The implications for corporate strategy are significant. Communities are not peripheral stakeholders; they are integral components of economic systems. Their stability shapes workforce reliability, supply chain continuity and market development. Investments that strengthen community resilience, whether through climate adaptation, water systems or disaster preparedness, have direct and measurable business returns. They reduce operational volatility, protect productivity and enhance long-term market viability. This reframes ESG as a catalyst for long-term business resilience and sustainable value creation.

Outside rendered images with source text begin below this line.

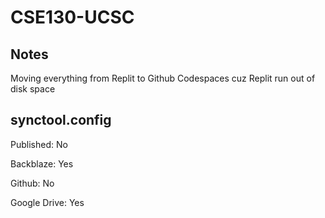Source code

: # CSE130-UCSC

## Notes

Moving everything from Replit to Github Codespaces cuz Replit run out of disk space

## synctool.config

Published: No

Backblaze: Yes

Github: No

Google Drive: Yes
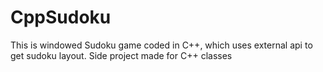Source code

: # CppSudoku
This is windowed Sudoku game coded in C++, which uses external api to get sudoku layout. Side project made for C++ classes 
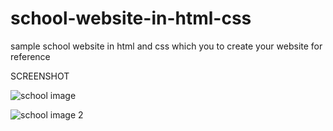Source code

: # school-website-in-html-css
sample school website in html and css which you to create your website for reference

SCREENSHOT


![school image](https://user-images.githubusercontent.com/78398190/151666054-1d2ed950-4200-4796-beaf-ba757a61a414.png)

![school image 2](https://user-images.githubusercontent.com/78398190/151666051-238062ea-01b2-4455-8c1b-163ee58f0d4c.png)
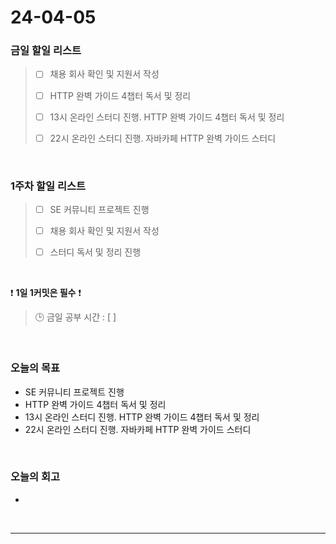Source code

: # 24-04-05
### 금일 할일 리스트
> - [ ]  채용 회사 확인 및 지원서 작성
>
> - [ ]  HTTP 완벽 가이드 4챕터 독서 및 정리
>
> - [ ]  13시 온라인 스터디 진행. HTTP 완벽 가이드 4챕터 독서 및 정리
>
> - [ ]  22시 온라인 스터디 진행. 자바카페 HTTP 완벽 가이드 스터디

<br/>

### 1주차 할일 리스트  
> - [ ]  SE 커뮤니티 프로젝트 진행
>
> - [ ]  채용 회사 확인 및 지원서 작성
>
> - [ ]  스터디 독서 및 정리 진행

<br/>

❗ **1일 1커밋은 필수** ❗
> 🕒 금일 공부 시간 : [  ]

<br/>

### 오늘의 목표
- SE 커뮤니티 프로젝트 진행
- HTTP 완벽 가이드 4챕터 독서 및 정리
- 13시 온라인 스터디 진행. HTTP 완벽 가이드 4챕터 독서 및 정리
- 22시 온라인 스터디 진행. 자바카페 HTTP 완벽 가이드 스터디

<br>

### 오늘의 회고
- 


<br/>

------------  
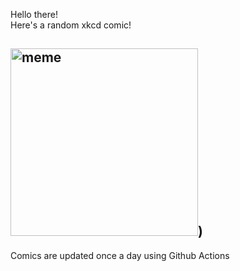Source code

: Hello there! <br>Here's a random xkcd comic!<br>
## <img src="https://imgs.xkcd.com/comics/christmas_settings.png" alt="meme" width="300"/>)<br>
Comics are updated once a day using Github Actions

A Key Driver of Future Value

One area where this shift is particularly evident is in youth engagement. Across East Asia, younger populations are already experiencing the effects of environmental and economic change. They are also increasingly active in shaping responses to these challenges, from local climate initiatives to community-led research. For companies, engaging with this demographic is an investment in future workforce capability, innovation and consumer markets. In a region defined by demographic transition and rapid urbanisation, this represents a critical, and often underutilised, source of long-term value.

The Role of Partnerships

Delivering this kind of impact requires complementary capabilities that are best achieved through collaboration. Businesses bring capital, scale and operational expertise. Communities bring contextual knowledge and ownership. NGOs contribute long-term presence, trust and implementation capacity. When these elements are aligned, ESG strategies become more than a set of commitments. They become mechanisms for sustained, system-level change. This is particularly important in complex environments, where isolated interventions are unlikely to hold under stress.

A Defining Test for ESG

The next phase of ESG will be defined less by the rigour of reporting frameworks and more by their ability to translate into resilience. In an era of compounding risks, the most relevant question for corporate leaders is no longer how ESG performance is measured, but how effectively it strengthens the environments in which businesses operate. This requires a shift in perspective - from internal optimisation to investment in the broader systems, including communities, that enable business continuity and growth. Ultimately, the durability of any business depends on the stability of the ecosystems that surround it. And those ecosystems at their core, are human.

About the Author

Winnie Khor, Regional Senior Advisor, Resource Development, World Vision East Asia 

Winnie Khor brings over 20 years of leadership experience across major multinational corporations, including PepsiCo Inc., Johnson & Johnson, Nike, The Coca-Cola Company, and Colgate-Palmolive. She has led global and regional teams, delivering market growth while building cross-cultural fluency through roles across Asia and the United States. Transitioning from the private sector, Winnie now serves with World Vision, a global humanitarian organization focusing on sustainable, community-driven development. She partners with diverse stakeholders to address complex challenges such as climate change, food insecurity, and economic vulnerability.